§ **Work task**: What you return must be an exact copy of the lines in the listing below between the line holding "part: (828, 501) -> (1143, 778), added" and the line holding "circle: (511, 649) -> (822, 893), moved", inclusive, and nothing more.

§ **Records for processing**:
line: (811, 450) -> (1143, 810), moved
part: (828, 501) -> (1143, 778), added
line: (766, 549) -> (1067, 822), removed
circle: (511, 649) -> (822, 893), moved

---

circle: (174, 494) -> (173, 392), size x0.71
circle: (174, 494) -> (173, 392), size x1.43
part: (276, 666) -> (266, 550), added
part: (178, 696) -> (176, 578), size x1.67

§ **Reply to the exercise**:
part: (828, 501) -> (1143, 778), added
line: (766, 549) -> (1067, 822), removed
circle: (511, 649) -> (822, 893), moved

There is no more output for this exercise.